What is now happening in health care could be expanded to protection of property, education, transportation, and every other aspect of daily life: Christians “building better mousetraps,” some of which benefit only Christian members, others open to the public, some even to known sexual deviants. I see no reason why those institutions open only to church members in good standing could not be a cut above those open to nonbelievers by virtue of the blessing of God on his covenant with his people.

If we will not be commanded in the millennium to execute sexual deviants—and I think this possibility is worth a serious look—I see nothing that would prevent sexual deviants from starting their own health-share and other organizations. It would then be up to us to build the better organizations that deviants would be willing to give up their deviance to join. Their ability to come to Christ and so qualify to join would be up to God, but I would expect him to be able to work through us better if we were offering to serve them than if we were threatening to kill them.

The only alternative I see is to acknowledge publicly that God hates fags and adulterers implacably, and the proper way to “evangelize” them is to let them know that if we ever gain political power, we will use the omniscient, omnipotent surveillance-police state to pursue them to the ends of the earth and kill them. If I’m wrong, I’m wrong, but even if top-down, command-and-control, might-makes-right, end-justifies-the-means government hadn’t proven itself much worse than any social evil it supposedly exists to oppose, it seems to me I’ve got enough of my own sins to deal with that I don’t have time to hound others to death for theirs.


  1. I am confused by your description of a millennium that is Christ ruling visibly and then later on you say you are a thenomic postmillennialist. I thought theonomist post-mills believed in Christ ruling now and that his rule, which includes gospel transformation, would lead to a society that is self-governed under God.

    Another confusion for me is why you see "anarchy" as a short-term goal. Isn't gospel influence, being salt and light, the way a theonomist would approach society all the time?

    And why is execution for certain crimes something you seem to avoid? Isn't capitol punishment part of God's law since the beginning of mankind?

    1. Good questions all.

      You're right that I misused the word millennium. I was using it to refer to a future time when it will be said that the nations have been discipled, that Christ is indeed visibly ruling the world through his people. We agree, do we not, that that time is still future?

      You are also right that gospel life is the salt and light that will transform society. My quarrel with conservatism and liberalism is that instead of gospel they offer top-down coercion. "Anarchy" is my term for "I'm not threatening to invade your private life. You can do whatever doesn't violate others' bodies and property.
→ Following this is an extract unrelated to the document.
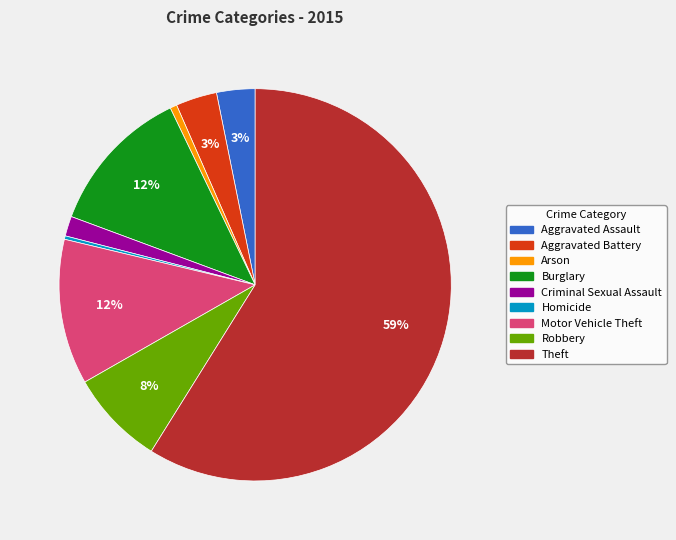

Is it true that Arson is 13% of the pie?

False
Let me earn a hearing by serving my neighbors well." I don't see the "God hates fags" approach (i.e., considering others' private lives our business) opening doors for us to get out the gospel. Rather, it seems to make those we would like to evangelize dig in their heels.

      I see capital punishment as the last, not the first, expression of "love your neighbor as yourself." I can imagine a Christian protection agency dealing with its members first by stipulating when they join that if they commit murder, they will be stoned to death by the entire community. As it grows in influence, it will be able to deal with other agencies by stipulating that anyone who kills one of its members will be turned over for execution, again by stoning by the whole community. I would expect, e.g., Muslim protection agencies to be amenable to that, so the practice would be widespread, and agencies that refused to turn murderers over would be pushed to the margins. The same could be said for homosexuality and adultery.

      Again, though, we're talking about faithfulness in much following, not preceding, faithfulness in little. If I can't trust the big guns to gain me restitution for theft or auto accidents or sexual assault (while at the same time they extort a day's wages for running stop signs in deserted intersections), I'm not inclined to turn them loose to execute those they deign malefactors.